Prerequisite: Knowledge of Network flows and graph theory from an undergraduate course on one of these topics or an undergraduate algorithms course.
Associated to any graph there are a number of natural polyhedra and matrices. For example, the convex hull of all the incidence vectors of the stable sets in the graph. Many key theorems in optimization involve the study of these polyhedra, in particular characterizations of when they are integral or near integral. Conversely, many properties of 0-1 polyhedra can be understood by studying an associated graph (whose adjacency matrix is the matrix $A$ in the equation Ax = b defining the polyhedra). We study theorems of this type. Although motivated by the relationship to polyhedra, most of the results we discuss involve structural decompositions of graphs.
There will be 4-5 homework assignments worth 25%. Participation in the problem solving sessions on perfect graphs will be worth 25%. There will be a midterm worth 25%, and a final worth 25%. The midterm will be October 30th.
Lovasz and Plummer (1986), Matching Theory (North Holland).
Cournejols (2000), ( Combintorial Optimization, Packing and Covering). Published by AMS-SIAM. Note this book contains 18 conjectures for each of which the author has offered US$5,000.
Ramirez-Alfonsin and Reed (2001), Perfect Graphs (Wiley).
Golumbic(1980), Algorithmic Graph Theory and Perfect Graphs (Academic Press).
Students are expected to work on the following List of Problems on Perfect Graphs. Note that this list will grow throughout the term.
A brief summary of the first lecture can be found here.
In the second lecture, we proved the Tutte-Berge Formula which states that the number of vertices missed by a maximum matching is equal to the maximum over all sets $X$ of vertices of the amount by which the number of odd components of $G-X$ exceeds $|X|$. An alternative proof can be found in Section 3.1 of Lovasz-Plummer.

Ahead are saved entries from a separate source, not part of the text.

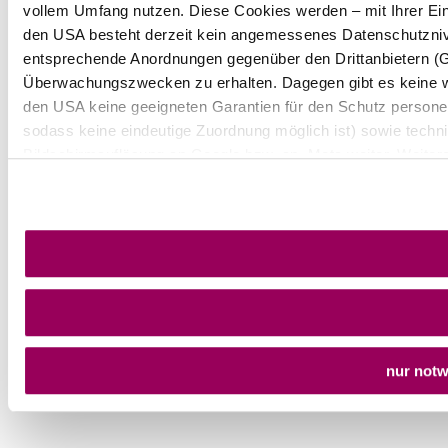
vollem Umfang nutzen. Diese Cookies werden – mit Ihrer Einw
den USA besteht derzeit kein angemessenes Datenschutznive
entsprechende Anordnungen gegenüber den Drittanbietern (Goo
Überwachungszwecken zu erhalten. Dagegen gibt es keine 
den USA keine geeigneten Garantien für den Schutz persone
sodass keine eindeutige Zuordnung möglich ist) sowie techni
Bildschirmauflösung an Google bzw. an. Meta weiter. Weitere
unserer
Datenschutzerklärung
.
nur not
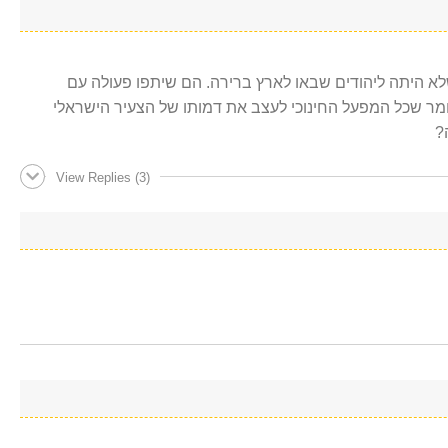
 שלא היתה ליהודים שבאו לארץ ברירה. הם שיתפו פעולה עם
ר שכל המפעל החינוכי לעצב את דמותו של הצעיר הישראלי
?
View Replies
(3)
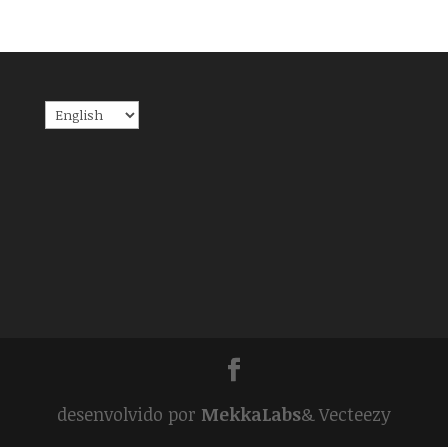
Choose
a
language
desenvolvido por
MekkaLabs
& Vecteezy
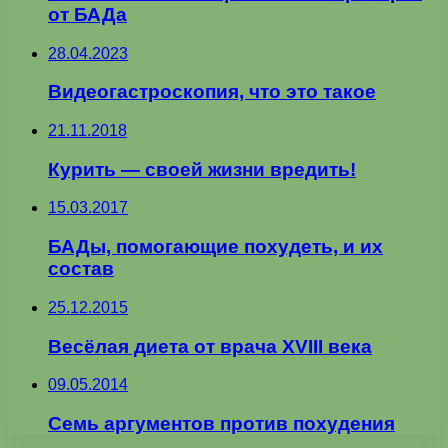
от БАДа
28.04.2023
Видеогастроскопия, что это такое
21.11.2018
Курить — своей жизни вредить!
15.03.2017
БАДы, помогающие похудеть, и их
состав
25.12.2015
Весёлая диета от врача XVIII века
09.05.2014
Семь аргументов против похудения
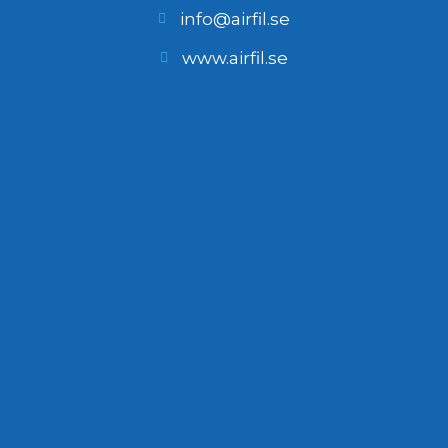
info@airfil.se
www.airfil.se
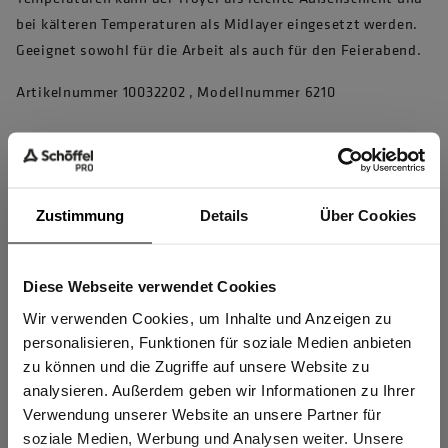
bei kälteren Temperaturen als Midlayer eingesetzt werden.
Geeignet sowohl für die Arbeit als auch für den Feierabend.
Artikelnummer 10032202 , Modellnummer 6210
Produkteigenschaften
1/4 Reißverschluss mit Untertrittleiste
Zustimmung
Details
Über Cookies
Doppelter Stehkragen mit Kinnschutz
Hochwertige perforierte und dehnbare Ventilationseinsätze
Diese Webseite verwendet Cookies
Sind Sie
unter den Armen, die den Wärmeaustausch beschleunigen
Gewerbetreibender?
Wir verwenden Cookies, um Inhalte und Anzeigen zu
Elastische, enganliegende Ärmelabschlüsse, die vor Staub
personalisieren, Funktionen für soziale Medien anbieten
schützen und auch mit Jacken mit dicken Ärmel-Abschlüssen
zu können und die Zugriffe auf unsere Website zu
Ich bestätige, dass ich Gewerbetreibender bin. Alle
bequem zu tragen sind
analysieren. Außerdem geben wir Informationen zu Ihrer
Preise werden netto ausgewiesen.
Verwendung unserer Website an unsere Partner für
Wärmend, atmungsaktiv
soziale Medien, Werbung und Analysen weiter. Unsere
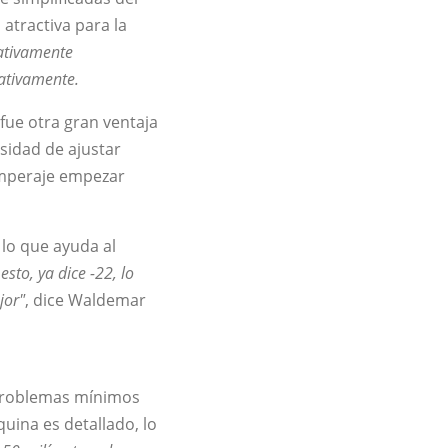
 atractiva para la
cativamente
cativamente.
fue otra gran ventaja
esidad de ajustar
amperaje empezar
lo que ayuda al
sto, ya dice -22, lo
jor"
, dice Waldemar
 problemas mínimos
quina es detallado, lo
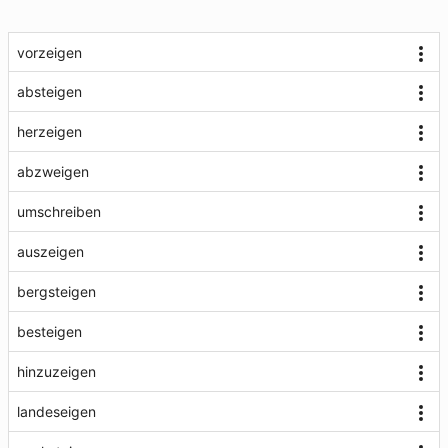
vorzeigen
absteigen
herzeigen
abzweigen
umschreiben
auszeigen
bergsteigen
besteigen
hinzuzeigen
landeseigen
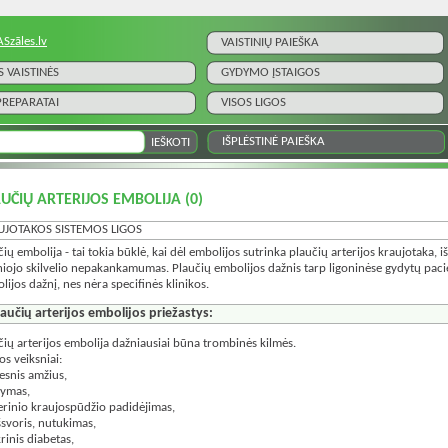
ASzāles.lv
VAISTINIŲ PAIEŠKA
S VAISTINĖS
GYDYMO ĮSTAIGOS
 PREPARATAI
VISOS LIGOS
IŠPLĖSTINĖ PAIEŠKA
UČIŲ ARTERIJOS EMBOLIJA
(0)
UJOTAKOS SISTEMOS LIGOS
čių embolija - tai tokia būklė, kai dėl embolijos sutrinka plaučių arterijos kraujotaka, i
niojo skilvelio nepakankamumas. Plaučių embolijos dažnis tarp ligoninėse gydytų pacie
lijos dažnį, nes nėra specifinės klinikos.
laučių arterijos embolijos priežastys:
čių arterijos embolija dažniausiai būna trombinės kilmės.
os veiksniai:
resnis amžius,
kymas,
terinio kraujospūdžio padidėjimas,
ršsvoris, nutukimas,
rinis diabetas,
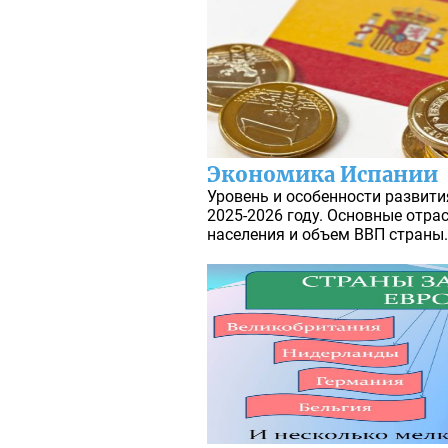
Экономика Испании
Уровень и особенности развит
2025-2026 году. Основные отрас
населения и объем ВВП страны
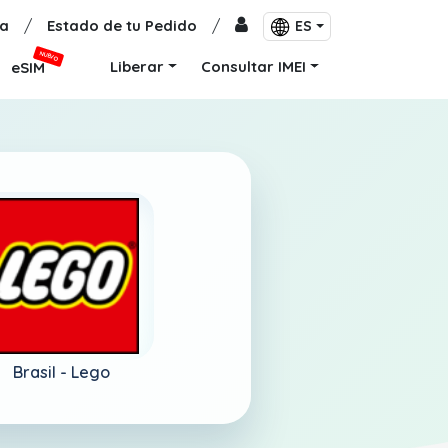
a
/
Estado de tu Pedido
/
ES
NUEVO
Liberar
Consultar IMEI
eSIM
Brasil -
Lego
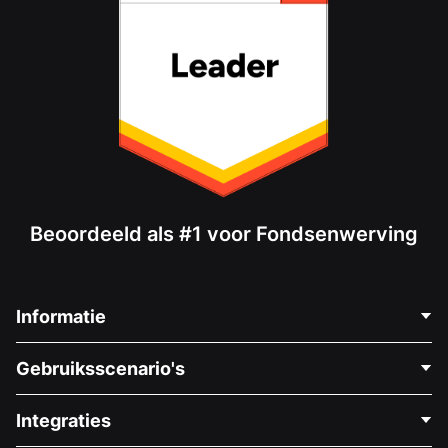
Beoordeeld als #1 voor Fondsenwerving
Informatie
Neem Contact Op
Gebruiksscenario's
Over Ons
Blog
Politieke Fondsenwerving
Integraties
Vacatures
Medische Fondsenwerving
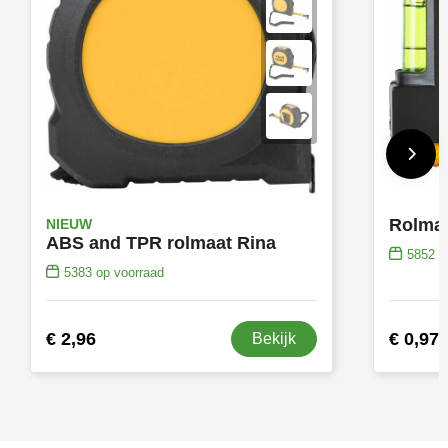
NIEUW
ABS and TPR rolmaat Rina
5852
op
5383
op voorraad
€ 2,96
€ 0,97
Bekijk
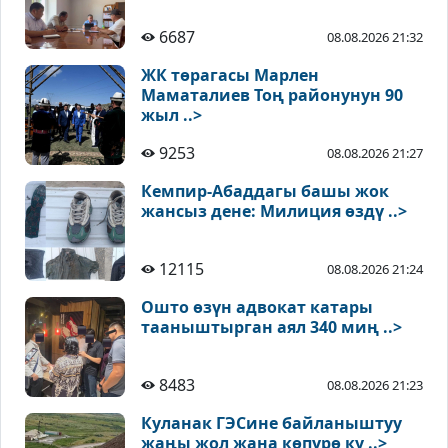
6687
08.08.2026 21:32
ЖК төрагасы Марлен
Маматалиев Тоң районунун 90
жыл ..>
9253
08.08.2026 21:27
Кемпир-Абаддагы башы жок
жансыз дене: Милиция өздү ..>
12115
08.08.2026 21:24
Ошто өзүн адвокат катары
тааныштырган аял 340 миң ..>
8483
08.08.2026 21:23
Куланак ГЭСине байланыштуу
жаңы жол жана көпүрө ку ..>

In the third lecture we characterized The Matching Polytope
In the fourth lecture we discussed Matching Algorithms
In the fifth lecture we discussed fractional colouring. A paper by Kilakos and Reed on this topic was handed out
In the sixth lecture, we discusssed Perfect graphs. We proved the Weak Perfect Graph Conjecture and a strengthening due to Lovasz. A chapter by Reed called From Comjecture to Theorem which covers this material was handed out.
In the seventh lecture, we discussed an Odd Version of Hadwiger's Conjecture. A paper on this topic was handed out.
In the eigth lecture we disccused comparability graphs and even pairs. For the latter topic, pages 67-77 of the Chapter on even pairs handed out in class are a good topic. For the former, I handed out a proof of Dilworth's Theorem from Chvatal's book. I also handed out a chapter on comparability graphs which you may find heavy going. At the least this chapter contains a definition of Forcing class on the first two pages.More details of our algorithm can be found here
In the 9th lecture we talked about various classes of perfectly contractile graphs. The chapter on even pairs is a good reference for this.